** Opening INPUT RECORDS block **

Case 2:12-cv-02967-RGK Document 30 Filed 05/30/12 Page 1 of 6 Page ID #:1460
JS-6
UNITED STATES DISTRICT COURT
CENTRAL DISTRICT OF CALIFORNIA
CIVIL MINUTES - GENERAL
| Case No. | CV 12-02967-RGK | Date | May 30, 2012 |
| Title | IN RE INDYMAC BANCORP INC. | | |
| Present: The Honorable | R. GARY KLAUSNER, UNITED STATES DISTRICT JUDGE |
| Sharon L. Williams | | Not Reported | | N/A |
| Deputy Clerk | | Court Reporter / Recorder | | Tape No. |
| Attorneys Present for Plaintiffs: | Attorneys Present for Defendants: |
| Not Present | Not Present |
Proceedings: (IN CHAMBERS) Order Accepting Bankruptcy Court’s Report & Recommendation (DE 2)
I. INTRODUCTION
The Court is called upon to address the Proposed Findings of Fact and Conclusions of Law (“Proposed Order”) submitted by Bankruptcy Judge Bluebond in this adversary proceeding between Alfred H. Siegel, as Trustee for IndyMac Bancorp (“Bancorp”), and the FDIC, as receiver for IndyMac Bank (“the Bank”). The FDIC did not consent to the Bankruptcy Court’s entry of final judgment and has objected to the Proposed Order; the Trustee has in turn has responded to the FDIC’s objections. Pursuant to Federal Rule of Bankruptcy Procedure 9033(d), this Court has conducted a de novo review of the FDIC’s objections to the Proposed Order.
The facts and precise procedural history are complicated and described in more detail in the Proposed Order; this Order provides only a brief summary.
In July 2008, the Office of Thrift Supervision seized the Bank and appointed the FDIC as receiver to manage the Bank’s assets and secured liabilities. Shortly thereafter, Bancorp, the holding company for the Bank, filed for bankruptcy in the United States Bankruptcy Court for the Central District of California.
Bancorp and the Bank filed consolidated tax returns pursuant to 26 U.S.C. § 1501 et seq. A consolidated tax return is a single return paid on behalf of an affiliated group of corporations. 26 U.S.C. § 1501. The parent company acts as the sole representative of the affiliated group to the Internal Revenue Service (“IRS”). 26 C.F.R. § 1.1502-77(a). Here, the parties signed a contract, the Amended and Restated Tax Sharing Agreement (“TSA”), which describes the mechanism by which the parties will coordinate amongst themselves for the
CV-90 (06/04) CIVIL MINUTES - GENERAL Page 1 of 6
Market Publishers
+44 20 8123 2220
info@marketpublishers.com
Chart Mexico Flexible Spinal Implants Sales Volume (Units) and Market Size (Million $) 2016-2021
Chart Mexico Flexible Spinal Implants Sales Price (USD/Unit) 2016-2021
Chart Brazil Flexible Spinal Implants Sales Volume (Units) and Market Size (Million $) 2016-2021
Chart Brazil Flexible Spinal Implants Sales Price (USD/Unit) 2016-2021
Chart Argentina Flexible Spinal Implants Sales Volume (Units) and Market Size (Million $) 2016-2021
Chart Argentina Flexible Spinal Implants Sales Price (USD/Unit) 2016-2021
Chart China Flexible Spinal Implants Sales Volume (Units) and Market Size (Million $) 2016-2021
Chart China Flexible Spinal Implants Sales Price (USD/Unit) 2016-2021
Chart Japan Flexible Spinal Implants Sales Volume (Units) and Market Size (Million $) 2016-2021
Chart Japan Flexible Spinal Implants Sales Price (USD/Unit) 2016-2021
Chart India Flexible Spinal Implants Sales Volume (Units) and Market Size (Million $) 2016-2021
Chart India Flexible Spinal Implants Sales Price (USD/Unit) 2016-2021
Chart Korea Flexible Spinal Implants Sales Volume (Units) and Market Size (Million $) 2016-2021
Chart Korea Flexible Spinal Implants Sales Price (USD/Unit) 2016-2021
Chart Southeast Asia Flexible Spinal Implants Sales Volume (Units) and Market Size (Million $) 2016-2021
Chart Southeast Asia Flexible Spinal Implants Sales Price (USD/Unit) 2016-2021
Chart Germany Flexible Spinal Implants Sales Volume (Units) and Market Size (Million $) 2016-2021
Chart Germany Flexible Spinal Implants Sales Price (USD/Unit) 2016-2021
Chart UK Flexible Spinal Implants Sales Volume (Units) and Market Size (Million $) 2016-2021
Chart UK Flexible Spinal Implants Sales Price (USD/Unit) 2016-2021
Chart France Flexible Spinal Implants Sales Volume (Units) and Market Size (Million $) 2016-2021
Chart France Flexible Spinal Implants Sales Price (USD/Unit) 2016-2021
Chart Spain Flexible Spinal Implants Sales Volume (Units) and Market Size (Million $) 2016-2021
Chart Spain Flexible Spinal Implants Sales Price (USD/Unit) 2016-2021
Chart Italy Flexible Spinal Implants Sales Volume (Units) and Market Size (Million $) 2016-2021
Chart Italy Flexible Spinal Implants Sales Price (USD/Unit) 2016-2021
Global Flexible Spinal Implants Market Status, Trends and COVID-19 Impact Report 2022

** Closing INPUT RECORDS block **

Exactly the lines from the one containing "Chart Spain Flexible Spinal Implants Sales Price" through the final line of the records must appear in your reply, and no others.

> [PROBLEM SOLUTION]
Chart Spain Flexible Spinal Implants Sales Price (USD/Unit) 2016-2021
Chart Italy Flexible Spinal Implants Sales Volume (Units) and Market Size (Million $) 2016-2021
Chart Italy Flexible Spinal Implants Sales Price (USD/Unit) 2016-2021
Global Flexible Spinal Implants Market Status, Trends and COVID-19 Impact Report 2022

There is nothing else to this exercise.